▶ _MATERIAL FOR THE TASK_:
^^^^

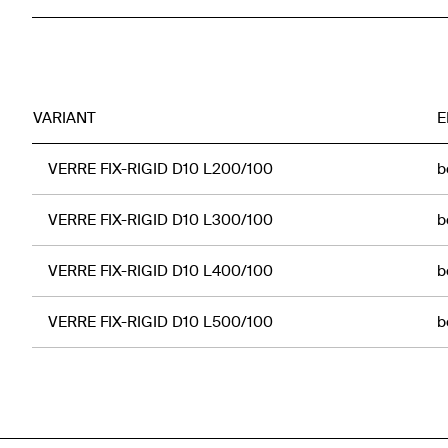
VARIANT
E
VERRE FIX-RIGID D10 L200/100
b
VERRE FIX-RIGID D10 L300/100
b
VERRE FIX-RIGID D10 L400/100
b
VERRE FIX-RIGID D10 L500/100
b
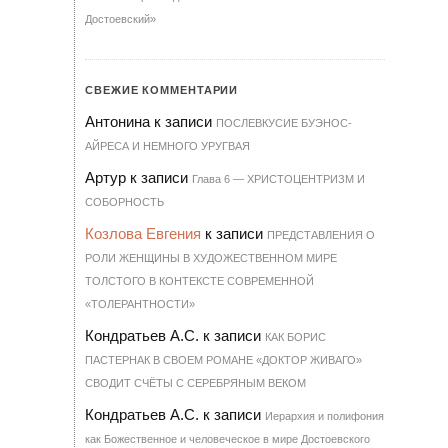
Достоевский»
СВЕЖИЕ КОММЕНТАРИИ
Антонина
к записи
ПОСЛЕВКУСИЕ БУЭНОС-
АЙРЕСА И НЕМНОГО УРУГВАЯ
Артур
к записи
Гла­ва 6 — ХРИ­С­ТО­ЦЕН­Т­РИЗМ И
СО­БОР­НОСТЬ
Козлова Евгения
к записи
ПРЕДСТАВЛЕНИЯ О
РОЛИ ЖЕНЩИНЫ В ХУДОЖЕСТВЕННОМ МИРЕ
ТОЛСТОГО В КОНТЕКСТЕ СОВРЕМЕННОЙ
«ТОЛЕРАНТНОСТИ»
Кондратьев А.С.
к записи
КАК БОРИС
ПАСТЕРНАК В СВОЕМ РОМАНЕ «ДОКТОР ЖИВАГО»
СВОДИТ СЧЁТЫ С СЕРЕБРЯНЫМ ВЕКОМ
Кондратьев А.С.
к записи
Иерархия и полифония
как Божественное и человеческое в мире Достоевского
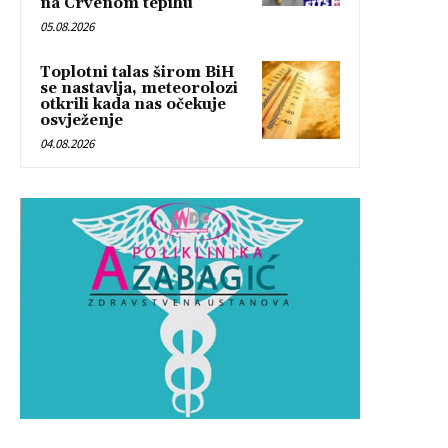
na Crvenom tepihu
05.08.2026
Toplotni talas širom BiH
se nastavlja, meteorolozi
otkrili kada nas očekuje
osvježenje
04.08.2026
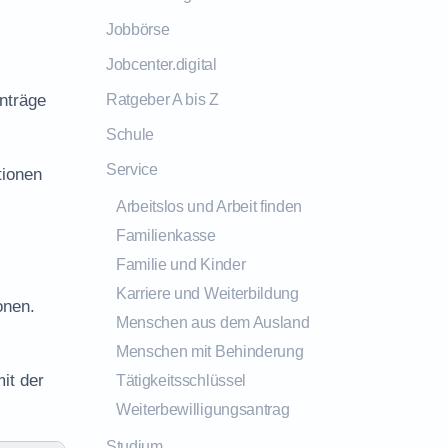
Jobbörse
Jobcenter.digital
nträge
Ratgeber A bis Z
Schule
Service
tionen
Arbeitslos und Arbeit finden
Familienkasse
Familie und Kinder
Karriere und Weiterbildung
onen.
Menschen aus dem Ausland
Menschen mit Behinderung
it der
Tätigkeitsschlüssel
Weiterbewilligungsantrag
Studium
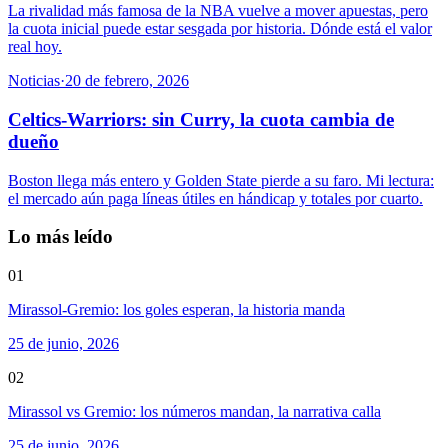
La rivalidad más famosa de la NBA vuelve a mover apuestas, pero
la cuota inicial puede estar sesgada por historia. Dónde está el valor
real hoy.
Noticias
·
20 de febrero, 2026
Celtics-Warriors: sin Curry, la cuota cambia de
dueño
Boston llega más entero y Golden State pierde a su faro. Mi lectura:
el mercado aún paga líneas útiles en hándicap y totales por cuarto.
Lo más leído
01
Mirassol-Gremio: los goles esperan, la historia manda
25 de junio, 2026
02
Mirassol vs Gremio: los números mandan, la narrativa calla
25 de junio, 2026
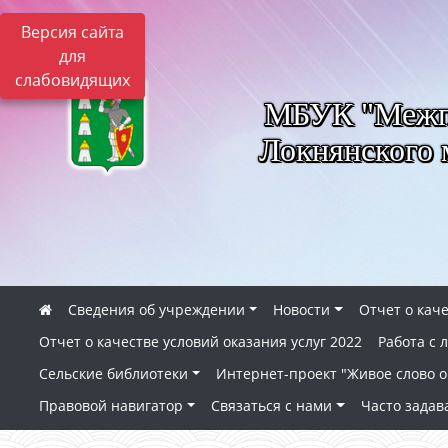
Версия сайта
для
слабовидящих
МБУК "Межпо
Локнянского 
Сведения об учреждении
Новости
Отчет о каче
Отчет о качестве условий оказания услуг 2022
Работа с
Сельские библиотеки
Интернет-проект "Живое слово о 
Правовой навигатор
Связаться с нами
Часто зада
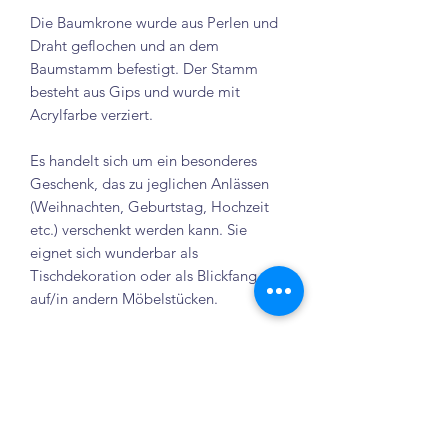
Die Baumkrone wurde aus Perlen und
Draht geflochen und an dem
Baumstamm befestigt. Der Stamm
besteht aus Gips und wurde mit
Acrylfarbe verziert.
Es handelt sich um ein besonderes
Geschenk, das zu jeglichen Anlässen
(Weihnachten, Geburtstag, Hochzeit
etc.) verschenkt werden kann. Sie
eignet sich wunderbar als
Tischdekoration oder als Blickfang
auf/in andern Möbelstücken.
Tienda Elenix
Crailsheim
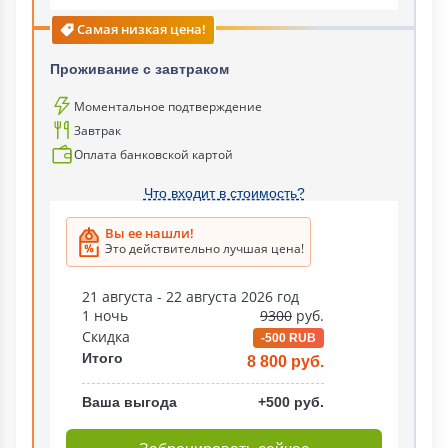
Самая низкая цена!
Проживание с завтраком
Моментальное подтверждение
Завтрак
Оплата банковской картой
Что входит в стоимость?
Вы ее нашли!
Это действительно лучшая цена!
21 августа - 22 августа 2026 год
1 ночь
9300
руб.
Скидка
-500 RUB
Итого
8 800 руб.
Ваша выгода
+500 руб.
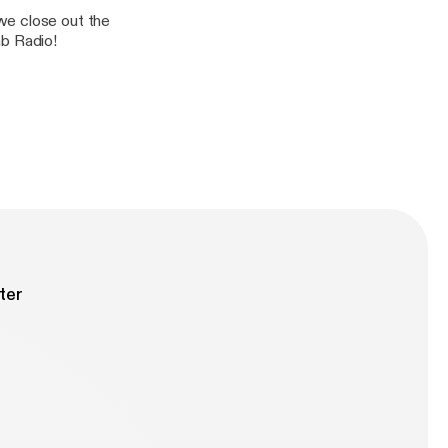
we close out the
mb Radio!
ter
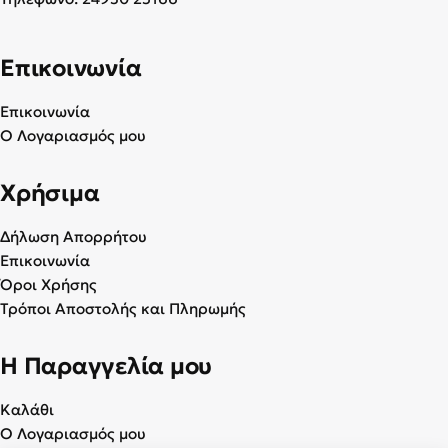
Επικοινωνία
Επικοινωνία
Ο Λογαριασμός μου
Χρήσιμα
Δήλωση Απορρήτου
Επικοινωνία
Όροι Χρήσης
Τρόποι Αποστολής και Πληρωμής
Η Παραγγελία μου
Καλάθι
Ο Λογαριασμός μου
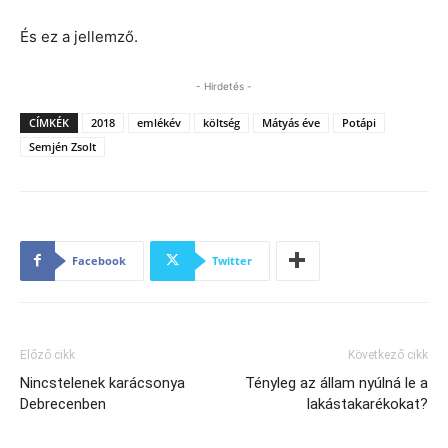
És ez a jellemző.
- Hirdetés -
CÍMKÉK
2018
emlékév
költség
Mátyás éve
Potápi
Semjén Zsolt
Facebook
Twitter
Előző cikk
Következő cikk
Nincstelenek karácsonya
Tényleg az állam nyúlná le a
Debrecenben
lakástakarékokat?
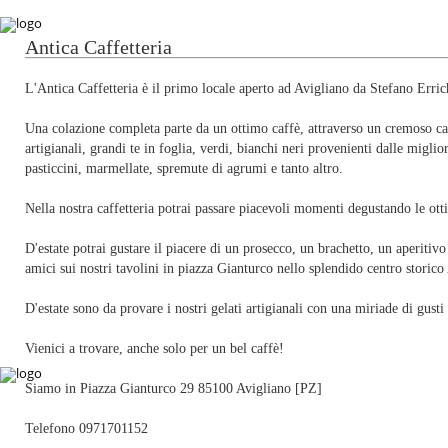
Antica Caffetteria
L'Antica Caffetteria è il primo locale aperto ad Avigliano da Stefano Errich
Una colazione completa parte da un ottimo caffè, attraverso un cremoso ca
artigianali, grandi te in foglia, verdi, bianchi neri provenienti dalle migliori
pasticcini, marmellate, spremute di agrumi e tanto altro.
Nella nostra caffetteria potrai passare piacevoli momenti degustando le otti
D'estate potrai gustare il piacere di un prosecco, un brachetto, un aperitiv
amici sui nostri tavolini in piazza Gianturco nello splendido centro storico
D'estate sono da provare i nostri gelati artigianali con una miriade di gusti
Vienici a trovare, anche solo per un bel caffè!
Siamo in Piazza Gianturco 29 85100 Avigliano [PZ]
Telefono 0971701152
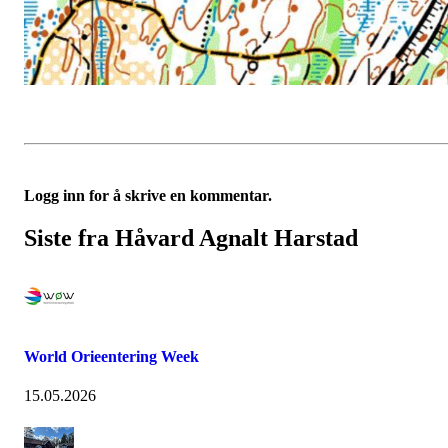
Logg inn for å skrive en kommentar.
Siste fra Håvard Agnalt Harstad
World Orieentering Week
15.05.2026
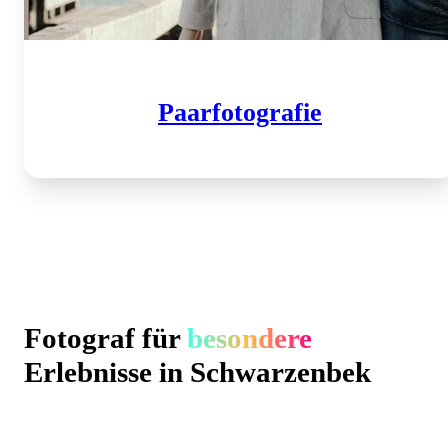
Paar­fotografie
Fotograf für
besondere
Erlebnisse in Schwarzenbek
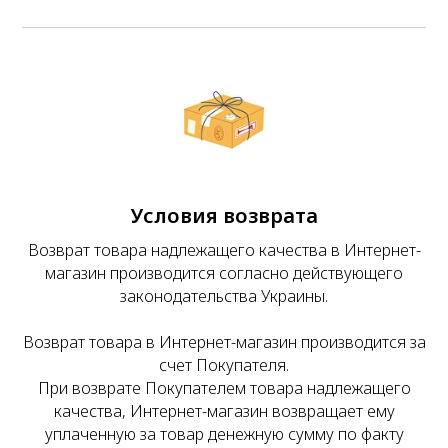
Условия возврата
Возврат товара надлежащего качества в Интернет-
магазин производится согласно действующего
законодательства Украины.
Возврат товара в Интернет-магазин производится за
счет Покупателя.
При возврате Покупателем товара надлежащего
качества, Интернет-магазин возвращает ему
уплаченную за товар денежную сумму по факту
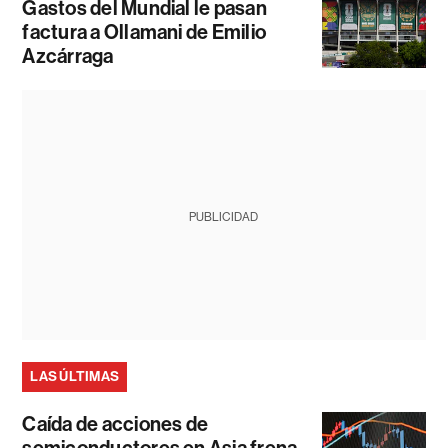
Gastos del Mundial le pasan
factura a Ollamani de Emilio
Azcárraga
PUBLICIDAD
LAS ÚLTIMAS
Caída de acciones de
semiconductores en Asia frena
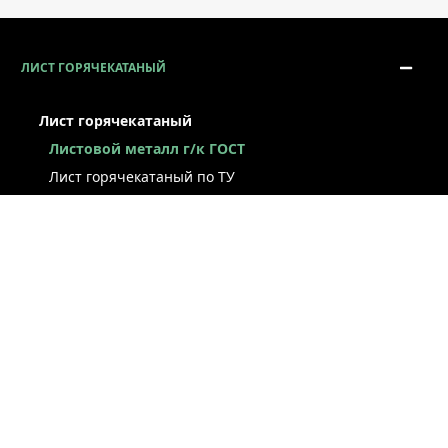
ЛИСТ ГОРЯЧЕКАТАНЫЙ
Лист горячекатаный
Листовой металл г/к ГОСТ
Лист горячекатаный по ТУ
Лист г/к рессорно-пружинный
Конструкционный г/к лист
Лист рифлёный
Легированный г/к лист
Лист г/к низколегированный
Лист г/к инструментальный
Лист г/к коррозионно-стойкий
Лист износостойкий
Судостроительный лист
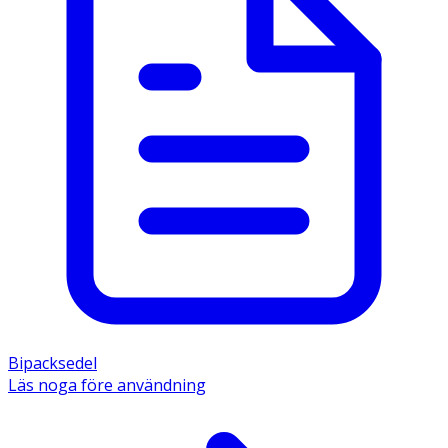
Bipacksedel
Läs noga före användning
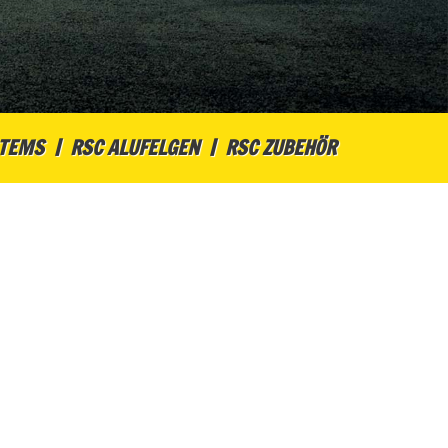
STEMS
RSC ALUFELGEN
RSC ZUBEHÖR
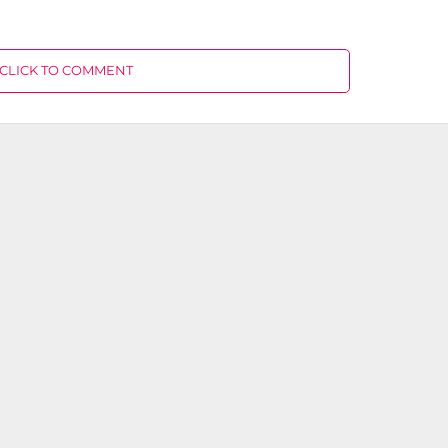
CLICK TO COMMENT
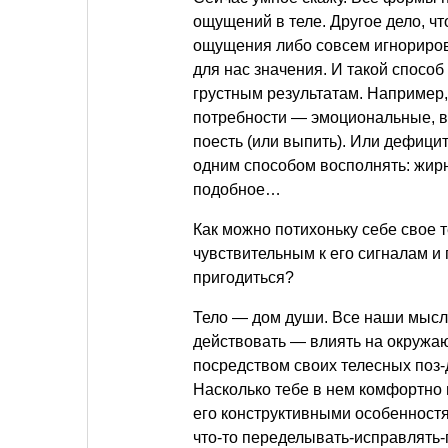
ощущений в теле. Другое дело, чт
ощущения либо совсем игнориров
для нас значения. И такой способ
грустным результатам. Например
потребности — эмоциональные, в
поесть (или выпить). Или дефици
одним способом восполнять: жирн
подобное…
Как можно потихоньку себе свое
чувствительным к его сигналам и
пригодиться?
Тело — дом души. Все наши мысли
действовать — влиять на окружа
посредством своих телесных поз-д
Насколько тебе в нем комфортно 
его конструктивными особенностя
что-то переделывать-исправлять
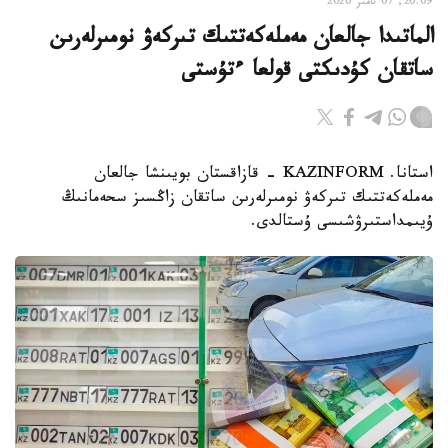
20:09, 07 تامىز 2026
الماتىدا جالعان مەملەكەتتىك تىركەۋ نومىرلەرىن
ساتقان كۇدىكتى قولعا ءتۇستى
استانا. KAZINFORM - قازاقستان بويىنشا جالعان
مەملەكەتتىك تىركەۋ نومىرلەرىن ساتقان زاڭسىز سحەمانىڭ
ۇيىمداستىرۋشىسى ۇستالدى.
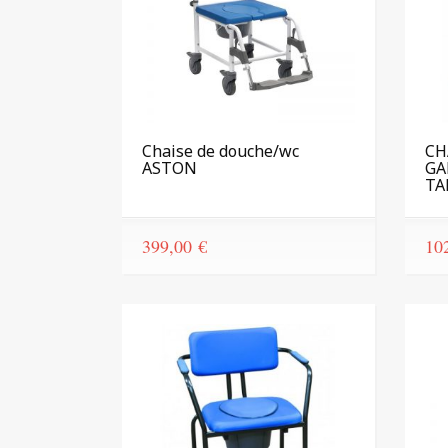
Chaise de douche/wc
CH
ASTON
GA
TA
399,00
€
10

^^^^

Copy the entries from the line with "Logg inn for å skrive en kommentar." to the line with "CLICK TO COMMENT", both included, and leave out the picture markers.

▶ _ANSWER BOX_:
Logg inn for å skrive en kommentar.
Siste fra Håvard Agnalt Harstad
World Orieentering Week
15.05.2026
Paar­fotografie
Fotograf für
besondere
Erlebnisse in Schwarzenbek
Условия возврата
Возврат товара надлежащего качества в Интернет-
магазин производится согласно действующего
законодательства Украины.
Возврат товара в Интернет-магазин производится за
счет Покупателя.
При возврате Покупателем товара надлежащего
качества, Интернет-магазин возвращает ему
уплаченную за товар денежную сумму по факту
Gastos del Mundial le pasan
factura a Ollamani de Emilio
Azcárraga
PUBLICIDAD
LAS ÚLTIMAS
Caída de acciones de
semiconductores en Asia frena
ЛИСТ ГОРЯЧЕКАТАНЫЙ
Лист горячекатаный
Листовой металл г/к ГОСТ
Лист горячекатаный по ТУ
Лист г/к рессорно-пружинный
Конструкционный г/к лист
Лист рифлёный
Легированный г/к лист
Лист г/к низколегированный
Лист г/к инструментальный
Лист г/к коррозионно-стойкий
Лист износостойкий
Судостроительный лист
Bipacksedel
Läs noga före användning
STEMS
RSC ALUFELGEN
RSC ZUBEHÖR
CLICK TO COMMENT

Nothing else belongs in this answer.